## [WHAT YOU WILL DO]
List each line of the records below that contains the word "higher".
+ + +
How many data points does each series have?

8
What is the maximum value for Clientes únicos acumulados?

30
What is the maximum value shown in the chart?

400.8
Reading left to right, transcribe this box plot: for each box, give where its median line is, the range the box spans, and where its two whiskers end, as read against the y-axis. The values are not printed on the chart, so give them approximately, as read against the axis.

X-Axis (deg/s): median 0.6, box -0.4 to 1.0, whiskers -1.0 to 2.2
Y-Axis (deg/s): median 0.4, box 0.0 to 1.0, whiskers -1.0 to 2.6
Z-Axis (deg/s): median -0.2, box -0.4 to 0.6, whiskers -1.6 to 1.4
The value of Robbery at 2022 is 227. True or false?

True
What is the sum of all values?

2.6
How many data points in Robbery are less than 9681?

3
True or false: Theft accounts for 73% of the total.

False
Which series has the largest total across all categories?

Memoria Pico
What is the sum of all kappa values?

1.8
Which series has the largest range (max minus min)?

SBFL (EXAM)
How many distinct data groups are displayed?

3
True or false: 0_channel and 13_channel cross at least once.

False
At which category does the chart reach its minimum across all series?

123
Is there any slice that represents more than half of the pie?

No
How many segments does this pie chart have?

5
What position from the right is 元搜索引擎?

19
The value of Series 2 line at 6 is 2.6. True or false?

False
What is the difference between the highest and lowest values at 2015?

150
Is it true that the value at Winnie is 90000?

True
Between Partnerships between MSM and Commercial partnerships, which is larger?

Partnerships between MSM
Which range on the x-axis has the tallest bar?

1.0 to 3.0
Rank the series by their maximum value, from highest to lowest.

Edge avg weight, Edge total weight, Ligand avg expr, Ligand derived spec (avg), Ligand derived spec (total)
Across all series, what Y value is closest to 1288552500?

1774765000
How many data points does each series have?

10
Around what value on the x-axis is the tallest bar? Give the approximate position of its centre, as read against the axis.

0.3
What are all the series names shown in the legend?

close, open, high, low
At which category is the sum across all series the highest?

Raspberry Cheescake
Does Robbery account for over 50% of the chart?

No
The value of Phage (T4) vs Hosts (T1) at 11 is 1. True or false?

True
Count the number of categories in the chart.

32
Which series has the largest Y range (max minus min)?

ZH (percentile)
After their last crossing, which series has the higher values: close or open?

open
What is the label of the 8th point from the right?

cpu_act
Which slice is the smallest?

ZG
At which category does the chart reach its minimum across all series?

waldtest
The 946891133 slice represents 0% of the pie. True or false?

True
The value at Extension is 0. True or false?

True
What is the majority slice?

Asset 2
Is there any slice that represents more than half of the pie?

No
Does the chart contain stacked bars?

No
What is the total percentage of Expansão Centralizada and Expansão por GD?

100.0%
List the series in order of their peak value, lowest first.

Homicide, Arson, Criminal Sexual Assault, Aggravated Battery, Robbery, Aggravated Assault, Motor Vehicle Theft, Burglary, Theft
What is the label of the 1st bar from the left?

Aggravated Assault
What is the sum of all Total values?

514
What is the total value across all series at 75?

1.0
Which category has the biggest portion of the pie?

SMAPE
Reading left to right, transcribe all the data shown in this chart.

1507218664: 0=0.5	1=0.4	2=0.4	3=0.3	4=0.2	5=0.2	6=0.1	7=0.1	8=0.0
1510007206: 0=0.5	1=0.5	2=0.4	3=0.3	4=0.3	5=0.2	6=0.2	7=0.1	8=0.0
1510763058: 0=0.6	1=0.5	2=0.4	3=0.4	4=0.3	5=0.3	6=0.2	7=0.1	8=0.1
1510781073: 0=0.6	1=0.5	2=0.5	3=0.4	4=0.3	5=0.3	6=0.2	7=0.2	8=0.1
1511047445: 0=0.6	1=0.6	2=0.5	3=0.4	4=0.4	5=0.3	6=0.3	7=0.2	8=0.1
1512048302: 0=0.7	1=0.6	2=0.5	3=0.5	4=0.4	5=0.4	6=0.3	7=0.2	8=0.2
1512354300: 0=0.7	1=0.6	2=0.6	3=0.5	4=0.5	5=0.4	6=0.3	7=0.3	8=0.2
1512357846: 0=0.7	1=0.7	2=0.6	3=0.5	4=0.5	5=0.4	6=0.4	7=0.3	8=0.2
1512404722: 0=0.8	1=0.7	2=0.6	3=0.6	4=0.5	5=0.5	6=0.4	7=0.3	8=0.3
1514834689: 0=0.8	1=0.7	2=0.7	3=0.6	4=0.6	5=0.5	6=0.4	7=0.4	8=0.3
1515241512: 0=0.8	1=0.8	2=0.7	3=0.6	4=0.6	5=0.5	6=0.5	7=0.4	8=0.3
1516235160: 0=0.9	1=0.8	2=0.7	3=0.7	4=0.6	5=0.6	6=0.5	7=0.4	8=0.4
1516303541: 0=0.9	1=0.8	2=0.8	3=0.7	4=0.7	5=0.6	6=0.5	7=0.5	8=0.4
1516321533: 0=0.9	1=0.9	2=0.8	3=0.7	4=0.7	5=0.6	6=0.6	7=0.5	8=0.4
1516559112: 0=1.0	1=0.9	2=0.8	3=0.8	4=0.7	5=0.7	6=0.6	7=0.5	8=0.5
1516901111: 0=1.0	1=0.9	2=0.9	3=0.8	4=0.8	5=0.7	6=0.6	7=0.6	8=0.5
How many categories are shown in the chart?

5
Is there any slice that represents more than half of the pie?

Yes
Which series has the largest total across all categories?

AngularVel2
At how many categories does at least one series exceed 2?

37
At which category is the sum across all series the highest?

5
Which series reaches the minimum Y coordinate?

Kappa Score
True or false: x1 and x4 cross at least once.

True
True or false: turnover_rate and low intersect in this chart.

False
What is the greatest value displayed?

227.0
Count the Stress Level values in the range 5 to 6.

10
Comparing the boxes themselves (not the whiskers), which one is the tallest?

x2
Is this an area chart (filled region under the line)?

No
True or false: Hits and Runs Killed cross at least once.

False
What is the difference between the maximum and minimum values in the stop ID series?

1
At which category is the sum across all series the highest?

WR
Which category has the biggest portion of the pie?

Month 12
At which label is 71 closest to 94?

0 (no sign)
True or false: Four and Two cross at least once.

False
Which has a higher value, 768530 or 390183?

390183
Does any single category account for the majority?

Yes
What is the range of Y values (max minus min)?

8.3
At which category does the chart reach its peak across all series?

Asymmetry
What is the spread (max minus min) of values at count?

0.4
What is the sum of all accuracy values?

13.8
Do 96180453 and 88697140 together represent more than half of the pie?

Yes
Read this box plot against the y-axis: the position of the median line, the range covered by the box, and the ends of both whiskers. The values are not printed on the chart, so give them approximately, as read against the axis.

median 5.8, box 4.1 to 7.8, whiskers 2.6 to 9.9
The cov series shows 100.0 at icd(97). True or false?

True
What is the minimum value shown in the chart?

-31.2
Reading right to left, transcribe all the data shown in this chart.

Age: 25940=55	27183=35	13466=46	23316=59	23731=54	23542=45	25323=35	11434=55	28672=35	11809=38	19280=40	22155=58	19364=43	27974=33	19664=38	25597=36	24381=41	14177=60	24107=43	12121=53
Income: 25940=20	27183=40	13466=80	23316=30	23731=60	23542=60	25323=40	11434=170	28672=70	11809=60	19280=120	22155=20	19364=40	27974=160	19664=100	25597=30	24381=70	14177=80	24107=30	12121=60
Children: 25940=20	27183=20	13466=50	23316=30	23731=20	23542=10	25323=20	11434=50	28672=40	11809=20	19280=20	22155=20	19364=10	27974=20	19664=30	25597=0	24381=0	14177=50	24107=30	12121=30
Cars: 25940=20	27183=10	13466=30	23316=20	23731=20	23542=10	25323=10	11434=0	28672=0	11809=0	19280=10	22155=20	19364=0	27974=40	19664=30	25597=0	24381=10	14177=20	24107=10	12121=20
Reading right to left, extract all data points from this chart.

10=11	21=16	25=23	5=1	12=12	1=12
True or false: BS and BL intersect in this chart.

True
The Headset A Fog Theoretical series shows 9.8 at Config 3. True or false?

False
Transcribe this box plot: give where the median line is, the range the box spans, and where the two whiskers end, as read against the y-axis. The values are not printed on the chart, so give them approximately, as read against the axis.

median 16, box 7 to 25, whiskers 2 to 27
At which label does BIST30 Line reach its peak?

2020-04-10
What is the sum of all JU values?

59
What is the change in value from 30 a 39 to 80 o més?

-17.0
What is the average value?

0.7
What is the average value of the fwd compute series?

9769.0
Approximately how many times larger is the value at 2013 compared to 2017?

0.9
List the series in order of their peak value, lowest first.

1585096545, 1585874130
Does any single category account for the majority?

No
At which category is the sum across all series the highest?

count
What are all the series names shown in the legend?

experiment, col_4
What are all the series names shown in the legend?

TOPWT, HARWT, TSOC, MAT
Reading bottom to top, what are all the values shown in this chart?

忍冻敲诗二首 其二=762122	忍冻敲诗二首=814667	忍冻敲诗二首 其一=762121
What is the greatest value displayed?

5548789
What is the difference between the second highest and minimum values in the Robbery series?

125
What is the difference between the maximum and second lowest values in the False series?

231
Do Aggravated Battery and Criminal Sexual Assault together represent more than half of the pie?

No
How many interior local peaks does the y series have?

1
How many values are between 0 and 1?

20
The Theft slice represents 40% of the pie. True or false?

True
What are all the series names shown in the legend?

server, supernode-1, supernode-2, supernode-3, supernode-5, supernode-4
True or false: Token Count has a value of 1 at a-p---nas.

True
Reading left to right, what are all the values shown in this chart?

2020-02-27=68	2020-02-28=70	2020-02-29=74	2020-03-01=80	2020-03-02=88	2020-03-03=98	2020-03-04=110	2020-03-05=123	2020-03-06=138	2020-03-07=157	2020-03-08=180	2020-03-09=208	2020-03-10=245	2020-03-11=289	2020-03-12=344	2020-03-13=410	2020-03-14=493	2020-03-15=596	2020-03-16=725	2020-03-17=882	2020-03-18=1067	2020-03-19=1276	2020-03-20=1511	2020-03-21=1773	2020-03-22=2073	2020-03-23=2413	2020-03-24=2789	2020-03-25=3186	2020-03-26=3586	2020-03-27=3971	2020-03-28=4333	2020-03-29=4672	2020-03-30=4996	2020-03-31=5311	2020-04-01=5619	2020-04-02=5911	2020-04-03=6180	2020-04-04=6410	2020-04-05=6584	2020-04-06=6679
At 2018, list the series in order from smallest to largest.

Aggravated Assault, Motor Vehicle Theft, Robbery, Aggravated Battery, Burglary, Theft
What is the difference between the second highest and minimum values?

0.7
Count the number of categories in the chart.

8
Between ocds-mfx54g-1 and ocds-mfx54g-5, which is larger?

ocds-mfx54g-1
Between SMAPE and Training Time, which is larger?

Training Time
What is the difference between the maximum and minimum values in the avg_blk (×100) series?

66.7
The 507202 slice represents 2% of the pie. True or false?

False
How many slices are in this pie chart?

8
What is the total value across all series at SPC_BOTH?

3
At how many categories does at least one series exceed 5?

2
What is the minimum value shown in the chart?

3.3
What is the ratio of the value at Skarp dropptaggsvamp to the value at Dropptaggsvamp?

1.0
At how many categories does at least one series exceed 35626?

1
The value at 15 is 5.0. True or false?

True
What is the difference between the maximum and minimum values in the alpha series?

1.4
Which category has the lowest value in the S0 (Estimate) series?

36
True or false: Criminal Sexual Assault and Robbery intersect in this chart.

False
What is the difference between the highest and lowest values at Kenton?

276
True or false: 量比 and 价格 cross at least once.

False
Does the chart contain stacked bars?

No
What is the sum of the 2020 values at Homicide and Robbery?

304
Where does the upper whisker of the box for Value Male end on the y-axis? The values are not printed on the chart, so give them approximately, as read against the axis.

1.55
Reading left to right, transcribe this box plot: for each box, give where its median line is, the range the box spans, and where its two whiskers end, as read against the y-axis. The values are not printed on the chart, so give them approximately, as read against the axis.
+ + +
## [SOLUTION TO THE PROBLEM]
After their last crossing, which series has the higher values: close or open?
Which has a higher value, 768530 or 390183?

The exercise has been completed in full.